2. The microscopic structure segmentation method for freeze-thaw damage of hydraulic concrete according to claim 1, wherein The concrete microstructure includes aggregate phase, mortar phase, and pore / crack phase.
3. The microscopic structure segmentation method for freeze-thaw damage of hydraulic concrete according to claim 2, characterized in that Input the two-dimensional CT images of the concrete with the same number of freeze-thaw cycles into the concrete microstructure segmentation model to obtain the aggregate phase, mortar phase, and pore / crack phase of the concrete with this number of freeze-thaw cycles.
4. The method for segmenting the microstructure of freeze-thaw damaged hydraulic concrete according to claim 3, characterized in that, Stack the aggregate phase, mortar phase, and pore / crack phase of the concrete with the same number of freeze-thaw cycles in sequence to obtain three-dimensional images of the aggregate phase, mortar phase, and pore / crack phase of the concrete.

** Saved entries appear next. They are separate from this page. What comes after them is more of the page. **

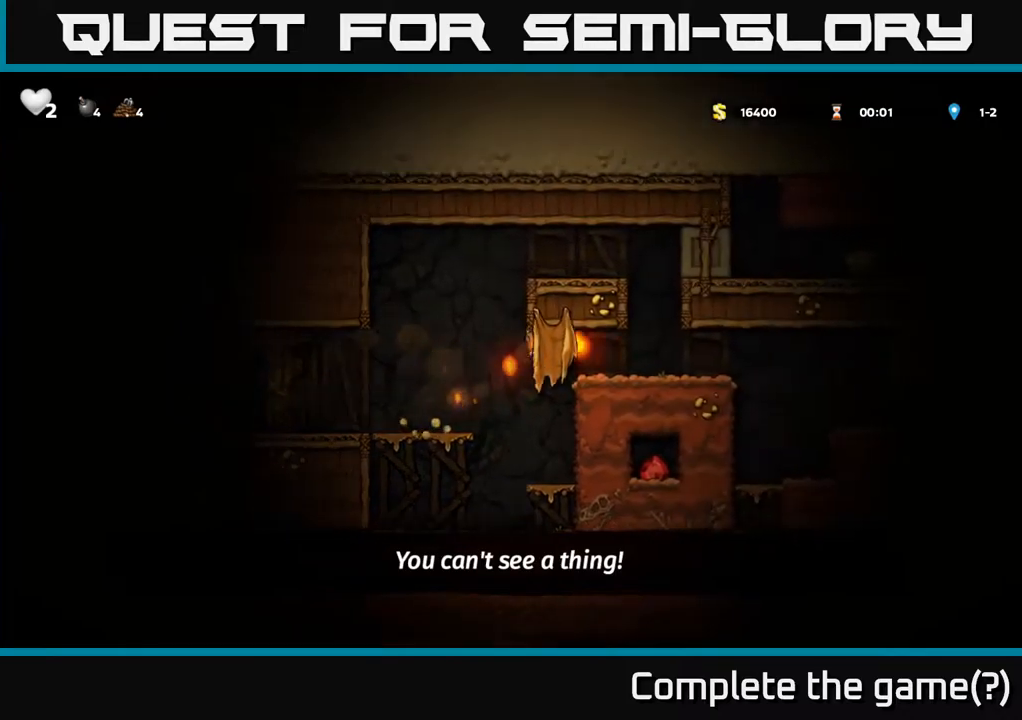
{"buttons": [], "left_stick": "right", "events": []}
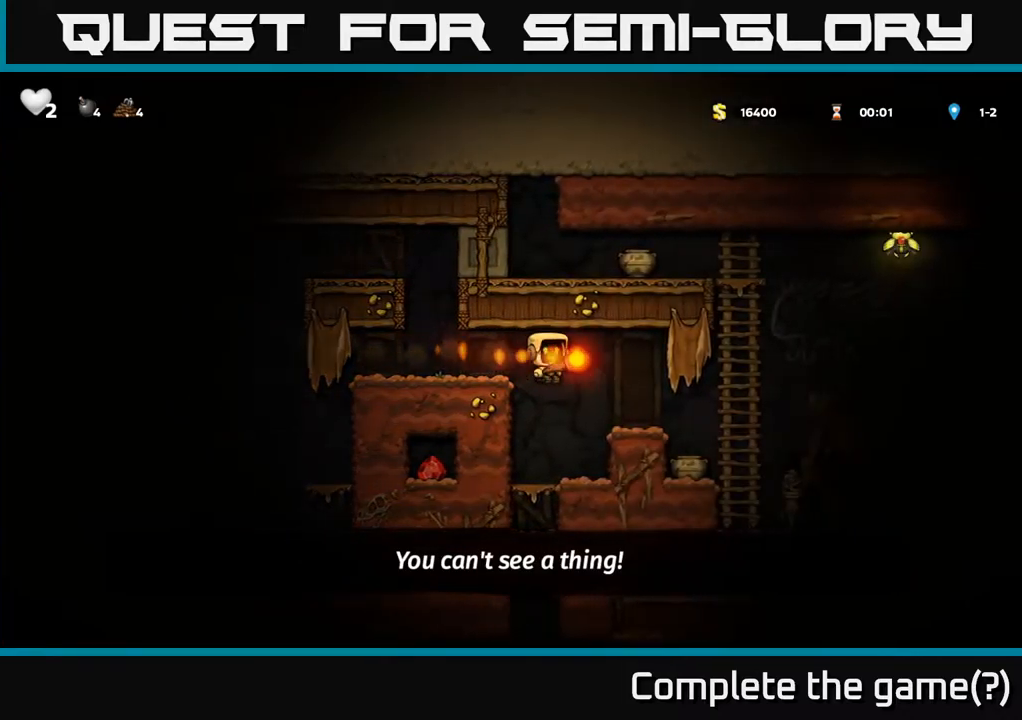
{"buttons": [], "left_stick": "right", "events": [[117, "left_stick", "center"], [334, "A", "down"], [350, "left_stick", "right"], [434, "A", "up"]]}
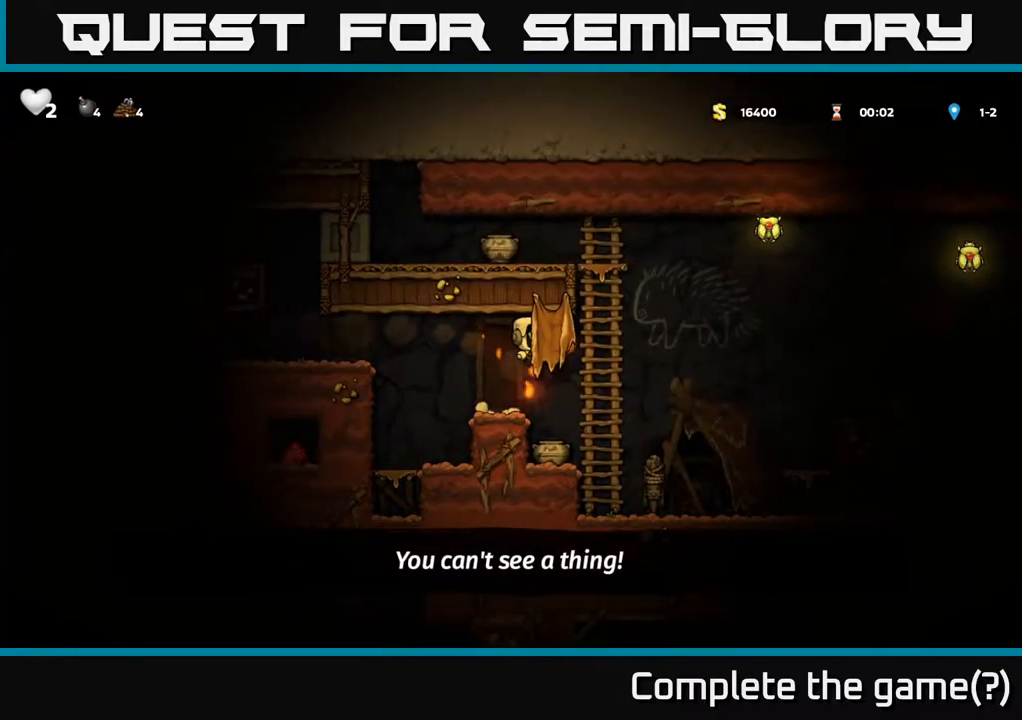
{"buttons": ["A"], "left_stick": "right", "events": [[34, "left_stick", "center"], [117, "left_stick", "up-right"], [400, "left_stick", "right"], [434, "A", "down"]]}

5. The microscopic structure segmentation method for freeze-thaw damage of hydraulic concrete according to claim 4, wherein Analyze the evolution process of the concrete microstructure after freeze-thaw damage based on the three-dimensional images of the aggregate phase, mortar phase, and pore / crack phase of the concrete with different numbers of freeze-thaw cycles.
6. The method for segmenting the microstructure of freeze-thaw damaged hydraulic concrete according to any one of claims 1-5, characterized in that, In S2, the median filtering method is used to denoise the two-dimensional CT images of the concrete, and the denoised images are binarized.
7. The method for segmenting the microstructure of frost-thaw damage of hydraulic concrete according to any one of claims 1-5, characterized in that, In S3, the Adam algorithm is used to optimize the concrete microstructure segmentation model; k-Fold cross-validation is used to evaluate the concrete microstructure segmentation model.
8. An electronic device, characterized in that, It includes: One or more processors; A memory on which one or more programs are stored. When the one or more programs are executed by the one or more processors, the one or more processors are caused to implement the steps of the method according to any one of claims 1-7.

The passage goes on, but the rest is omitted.